Trim methylation calls at the read ends in a mod database
Source:R/trim_mod_reads.R
trim_mod_reads.RdCreates a new table in a mod database that keeps only methylation calls within a central fraction of each read, optionally trimming from the start, the end, or both. Trimming is expressed as a fraction of the read length and applied via SQL filters on `read_position`.
Usage
trim_mod_reads(
mod_db,
by_frac = 0.1,
trim_start = FALSE,
trim_end = TRUE,
input_table = "calls",
output_table = "calls_trimmed"
)Arguments
- mod_db
An object identifying the mod database, as accepted by
ModSeqR:::.modhelper_connectDB()(e.g. a file path or an existing mod database object).- by_frac
Numeric scalar between 0 and 1 (exclusive) giving the fraction of the read length to trim from each enabled end. For example,
by_frac = 0.1trims 10% of the read length from the start and/or end.- trim_start
Logical; whether to trim from the start (low
read_position) of each read.- trim_end
Logical; whether to trim from the end (high
read_position) of each read.- input_table
Character scalar; name of the input table containing methylation calls (default
"calls"). Must contain at leastread_positionandread_lengthcolumns.- output_table
Character scalar; name of the output table to create/overwrite with the trimmed calls (default
"calls_trimmed").
Value
Invisibly returns the updated mod_db object, with
current_table set to output_table. The function is
called for its side effects of creating/replacing the trimmed table
in the database.
Details
For a read of length `L` and `by_frac = f`:
If
trim_start = TRUE, positions withread_position < L * fare dropped.If
trim_end = TRUE, positions withread_position >= L * (1 - f)are dropped.

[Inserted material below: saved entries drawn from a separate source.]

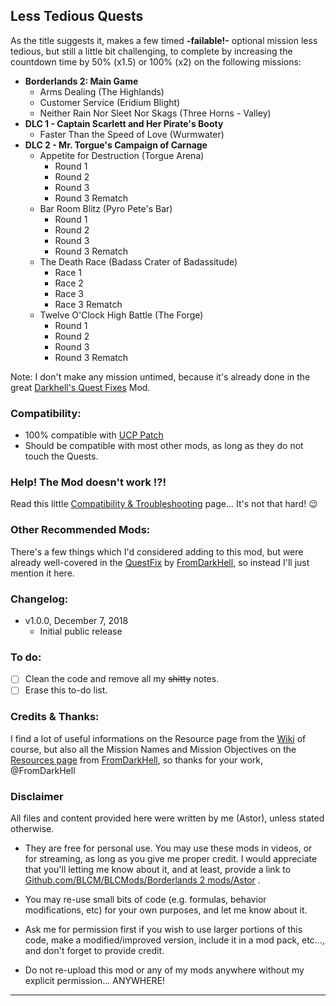 ## Less Tedious Quests

As the title suggests it, makes a few timed __-failable!-__ optional mission less tedious, but still a little bit challenging, to complete by increasing the countdown time by 50% (x1.5) or 100% (x2) on the following missions:

- __Borderlands 2: Main Game__
  - Arms Dealing (The Highlands)
  - Customer Service (Eridium Blight)
  - Neither Rain Nor Sleet Nor Skags (Three Horns - Valley)
- __DLC 1 - Captain Scarlett and Her Pirate's Booty__
  - Faster Than the Speed of Love (Wurmwater)
- __DLC 2 - Mr. Torgue's Campaign of Carnage__
  - Appetite for Destruction (Torgue Arena)
    - Round 1
    - Round 2
    - Round 3
    - Round 3 Rematch
  - Bar Room Blitz (Pyro Pete's Bar)
    - Round 1
    - Round 2
    - Round 3
    - Round 3 Rematch
  - The Death Race (Badass Crater of Badassitude)
    - Race 1
    - Race 2
    - Race 3
    - Race 3 Rematch
  - Twelve O'Clock High Battle (The Forge)
    - Round 1
    - Round 2
    - Round 3
    - Round 3 Rematch 

Note: I don't make any mission untimed, because it's already done in the great [Darkhell's Quest Fixes](https://github.com/BLCM/BLCMods/blob/master/Borderlands%202%20mods/FromDarkHell/Quest%20Changes/QuestFix.txt) Mod.

### Compatibility:

- 100% compatible with [UCP Patch](https://github.com/BLCM/BLCMods/tree/master/Borderlands%202%20mods/Community%20Patch%20Team)
- Should be compatible with most other mods, as long as they do not touch the Quests.

### Help! The Mod doesn't work !?!

Read this little [Compatibility & Troubleshooting](https://github.com/BLCM/BLCMods/tree/master/Borderlands%202%20mods/Astor/Compatibility%20%26%20Troubleshooting) page... It's not that hard!  :wink:

### Other Recommended Mods:

There's a few things which I'd considered adding to this mod, but were already well-covered in the [QuestFix](https://github.com/BLCM/BLCMods/blob/master/Borderlands%202%20mods/FromDarkHell/Quest%20Changes/QuestFix.txt) by [FromDarkHell](https://github.com/BLCM/BLCMods/tree/master/Borderlands%202%20mods/FromDarkHell), so instead I'll just mention it here.

### Changelog:

- v1.0.0, December 7, 2018
  - Initial public release
 
### To do:

- [ ] Clean the code and remove all my ~~shitty~~ notes.
- [ ] Erase this to-do list.

### Credits & Thanks:

I find a lot of useful informations on the Resource page from the [Wiki](https://github.com/BLCM/BLCMods/wiki) of course, but also all the Mission Names and Mission Objectives on the [Resources page](https://github.com/BLCM/BLCMods/tree/master/Borderlands%202%20mods/FromDarkHell/Resources) from [FromDarkHell](https://github.com/BLCM/BLCMods/tree/master/Borderlands%202%20mods/FromDarkHell), so thanks for your work, @FromDarkHell 

### Disclaimer

All files and content provided here were written by me (Astor), unless stated otherwise.

- They are free for personal use. You may use these mods in videos, or for streaming, as long as you give me proper credit. I would appreciate that you'll letting me know about it, and at least, provide a link to [Github.com/BLCM/BLCMods/Borderlands 2 mods/Astor](https://github.com/BLCM/BLCMods/tree/master/Borderlands%202%20mods/Astor) .

- You may re-use small bits of code (e.g. formulas, behavior modifications, etc) for your own purposes, and let me know about it. 

- Ask me for permission first if you wish to use larger portions of this code, make a modified/improved version, include it in a mod pack, etc..., and don't forget to provide credit.

- Do not re-upload this mod or any of my mods anywhere without my explicit permission... ANYWHERE!

* * * * *
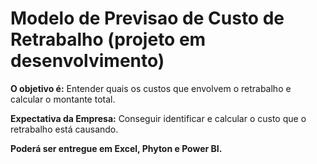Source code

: # Modelo de Previsao de Custo de Retrabalho (projeto em desenvolvimento)

**O objetivo é:** Entender quais os custos que envolvem o retrabalho e calcular o montante total.

**Expectativa da Empresa:** Conseguir identificar e calcular o custo que o retrabalho está causando. 

**Poderá ser entregue em Excel, Phyton e Power BI.**
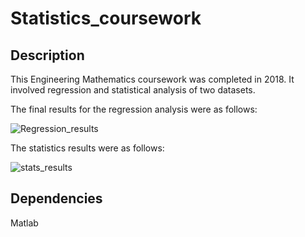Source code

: # Statistics_coursework

## Description
This Engineering Mathematics coursework was completed in 2018. It involved regression and statistical analysis of two datasets.  

The final results for the regression analysis were as follows:

![Regression_results](https://user-images.githubusercontent.com/73748574/104963431-6eb08b00-59d2-11eb-9af1-9c2ecebf7ff6.jpg)

The statistics results were as follows:

![stats_results](https://user-images.githubusercontent.com/73748574/104963666-f0a0b400-59d2-11eb-954d-5f96a52ae6cd.jpg)

## Dependencies
Matlab
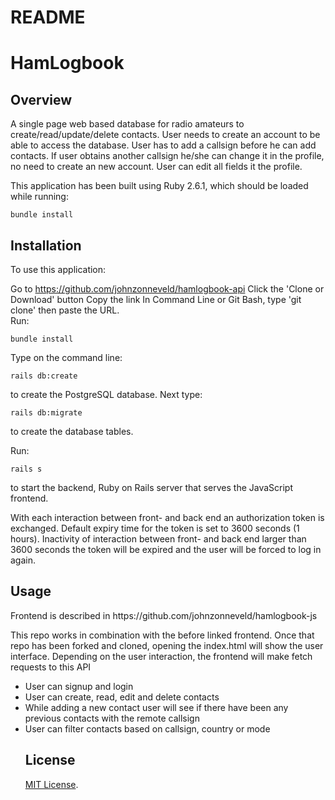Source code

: # README

<h1>HamLogbook</h1>
<h2>Overview</h2>

<p>A single page web based database for radio amateurs to create/read/update/delete contacts. User needs to create an account to be able to access the database. User has to add a callsign before he can add contacts. If user obtains another callsign he/she can change it in the profile, no need to create an new account. User can edit all fields it the profile.</p>

<p>This application has been built using Ruby 2.6.1, which should be loaded while running:</p> 
<pre><code>bundle install</code></pre>
<h2>Installation</h2>
<p>To use this application:

Go to https://github.com/johnzonneveld/hamlogbook-api
Click the 'Clone or Download' button
Copy the link
In Command Line or Git Bash, type 'git clone' then paste the URL.<br>
Run:</p> 
<pre><code>bundle install</code></pre>
<p>Type on the command line:</p> 
<pre><code>rails db:create</code></pre> 
<p>to create the PostgreSQL database. Next type: </p>
<pre><code>rails db:migrate</code></pre> 
<p>to create the database tables.</p>

<p>Run:</p> 
<pre><code>rails s</code></pre> 
<p>to start the backend, Ruby on Rails server that serves the JavaScript frontend.</p>

<p>With each interaction between front- and back end an authorization token is exchanged. Default expiry time for the token is set to 3600 seconds (1 hours). Inactivity of interaction between front- and back end larger than 3600 seconds the token will be expired and the user will be forced to log in again.</p>


<h2>Usage</h2>
<p>Frontend is described in https://github.com/johnzonneveld/hamlogbook-js</p>
<p>This repo works in combination with the before linked frontend. Once that repo has been forked and cloned, opening the index.html will show the user interface. Depending on the user interaction, the frontend will make fetch requests to this API</p>
<ul>
<li>User can signup and login</li>
<li>User can create, read, edit and delete contacts</li>
<li>While adding a new contact user will see if there have been any previous contacts with the remote callsign</li>
<li>User can filter contacts based on callsign, country or mode</li>

<h2>License</h2>
<p><a href="https://opensource.org/licenses/MIT" rel="nofollow">MIT License</a>.</p>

For example, with read_length = 100 and by_frac = 0.1,
positions 0–9 and/or 90–99 are trimmed depending on
which end(s) are enabled.
This function issues a CREATE OR REPLACE TABLE SQL statement
against the mod database. The resulting table contains a subset of
rows from input_table where the read positions fall within the
untrimmed interior region defined by by_frac, trim_start,
and trim_end.
If by_frac is not strictly between 0 and 1, an error is thrown.
If both trim_start and trim_end are FALSE, the
function also errors, as there would be nothing to trim.
On success, mod_db$current_table is updated to output_table
and a short timing message is printed.